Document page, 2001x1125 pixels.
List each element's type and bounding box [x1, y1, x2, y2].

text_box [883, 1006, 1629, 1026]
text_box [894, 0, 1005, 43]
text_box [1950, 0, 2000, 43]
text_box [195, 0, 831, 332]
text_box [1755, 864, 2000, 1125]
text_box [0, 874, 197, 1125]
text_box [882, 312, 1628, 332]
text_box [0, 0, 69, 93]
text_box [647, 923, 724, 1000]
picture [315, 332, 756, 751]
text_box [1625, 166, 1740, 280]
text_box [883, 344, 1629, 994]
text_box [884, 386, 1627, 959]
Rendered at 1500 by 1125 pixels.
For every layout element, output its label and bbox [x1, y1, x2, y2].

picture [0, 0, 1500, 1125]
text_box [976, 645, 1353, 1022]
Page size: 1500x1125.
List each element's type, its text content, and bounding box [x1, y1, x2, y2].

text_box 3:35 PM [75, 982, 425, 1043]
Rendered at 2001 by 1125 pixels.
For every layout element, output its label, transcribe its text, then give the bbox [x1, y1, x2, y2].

= BRIEF =
Reproduce exactly the line bearing "Page size: 1500x1125." and all the lines that come after it in the records above; add nothing.

= FINISHED TASK =
Page size: 1500x1125.
List each element's type, its text content, and bounding box [x1, y1, x2, y2].

text_box 3:35 PM [75, 982, 425, 1043]
Rendered at 2001 by 1125 pixels.
For every layout element, output its label, transcribe its text, then give the bbox [x1, y1, x2, y2].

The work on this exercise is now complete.